Tuberculosis is an ancient disease caused by the bacterium Mycobacterium tuberculosis (Mtb). Although it is perhaps best known for causing 20% of deaths between the seventeenth and nineteenth centuries, the origin of Mtb is much older. Many thought that tuberculosis-causing Mtb arose 10,000 years ago, during the ‘Neolithic demographic transition’ (NDT), when humans transitioned from a hunter-gatherer lifestyle to one of agriculture and animal domestication. This new lifestyle increased population density and led to a rise in zoonotic transmission of novel pathogens that cause ‘crowd diseases’, which have high transmission rates owing to high virulence and usually an aerosol mode of transmission, as is the case for Mtb. However, Mtb can also exhibit chronic latency and slow disease progression — traits often associated with pre-NDT diseases — making the origins of Mtb less clear. Further complicating the study of Mtb is the subsequent coevolution of Mtb with human populations into different lineages capable of causing tuberculosis, collectively known as the Mycobacterium tuberculosis complex (MTBC).
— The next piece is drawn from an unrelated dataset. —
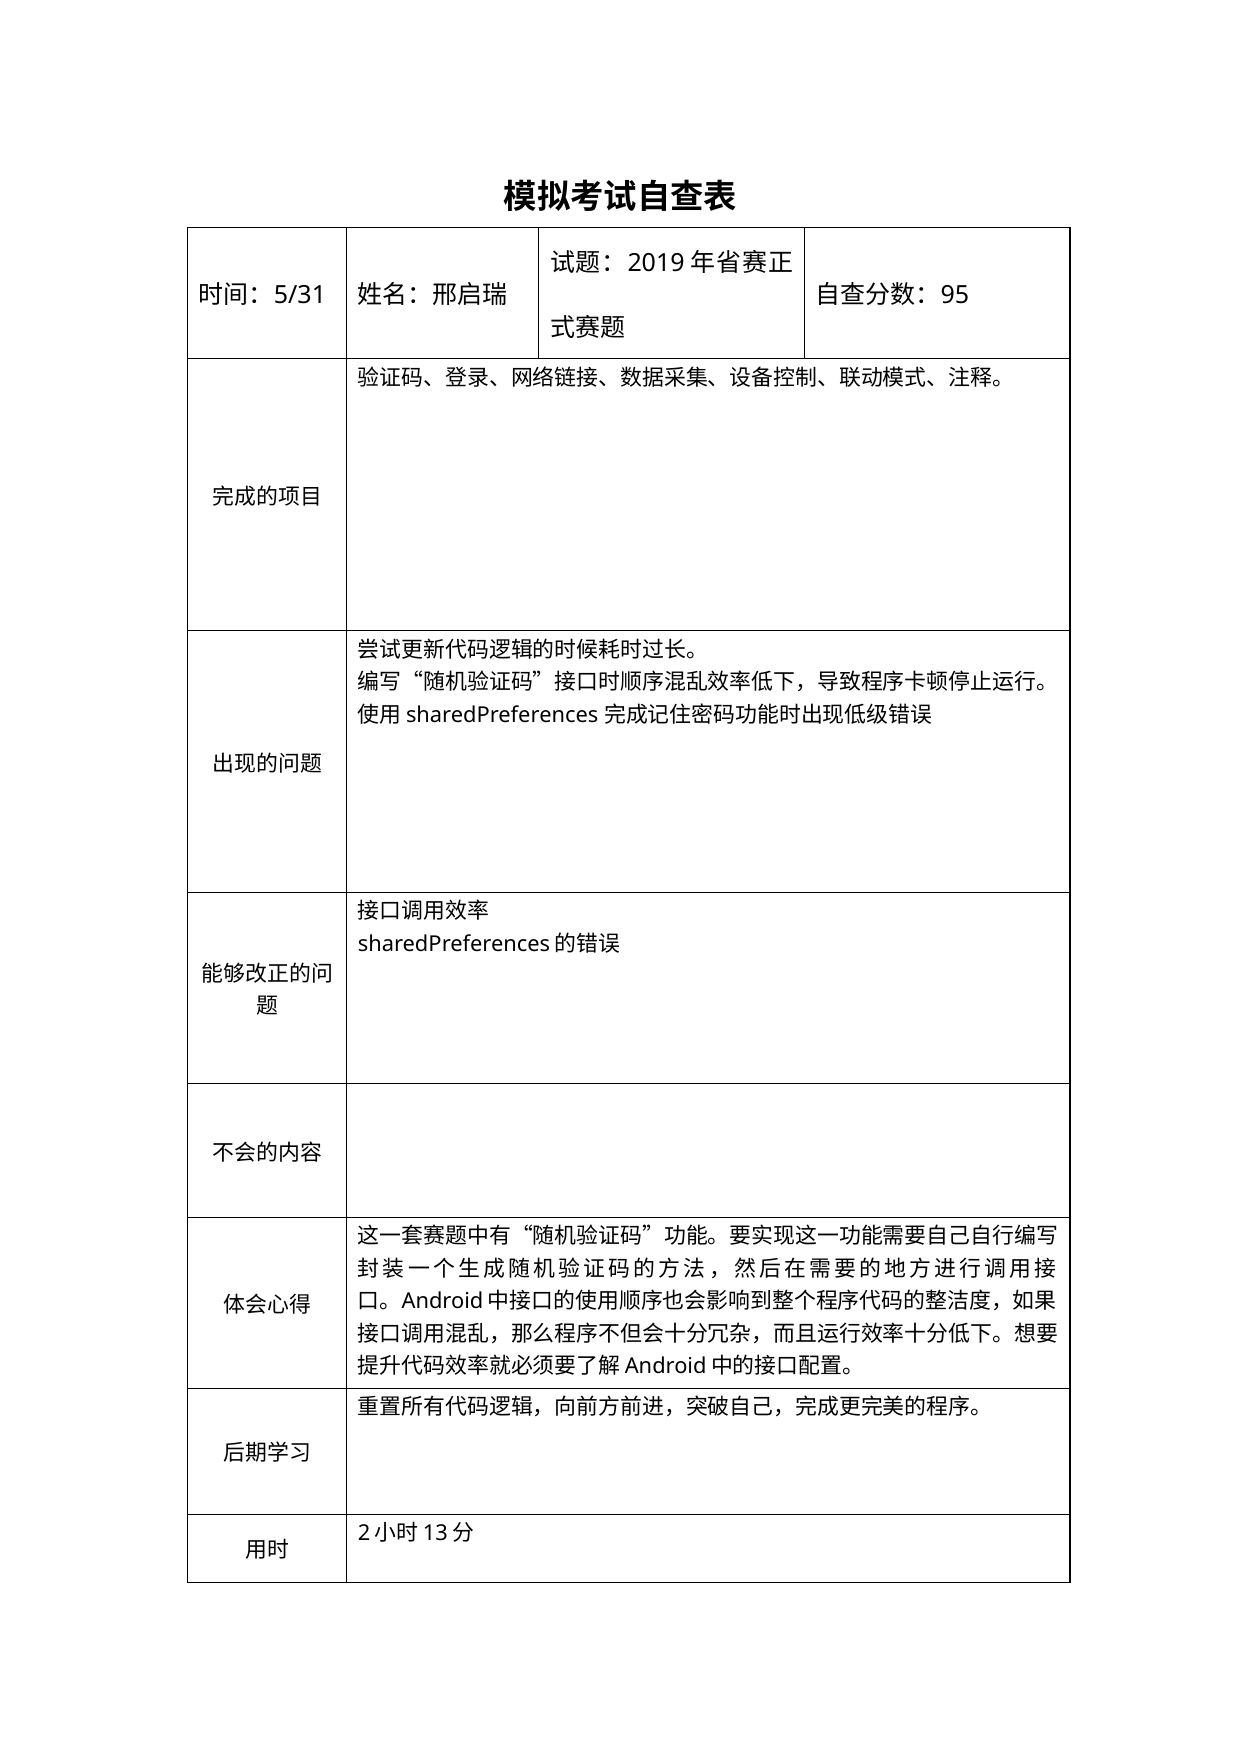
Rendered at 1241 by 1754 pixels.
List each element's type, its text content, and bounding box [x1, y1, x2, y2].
In a seminal 2013 publication in Nature Genetics, Comas et al. used a population genetics approach to trace the origins of Mtb and subsequent human coevolution. The authors used whole-genome sequencing data from 259 Mtb isolates, mapping to seven MTBC lineages, and applied over 34,000 genetic variants to construct phylogenetic relationships between the strains, which broadly segregated human- and animal-adapted as well as modern and ancient MTBC lineages. The initial analysis also showed that, despite Mtb being an ancient pathogen, it is largely clonal with minimal heterogeneity. Additionally, Mtb strains rarely independently evolved the same genetic variants (which can indicate positive selection or recombination between strains in mixed infections), suggesting that the pathogen successfully coevolved with humans to evade invasion and required minimal mutations to adapt.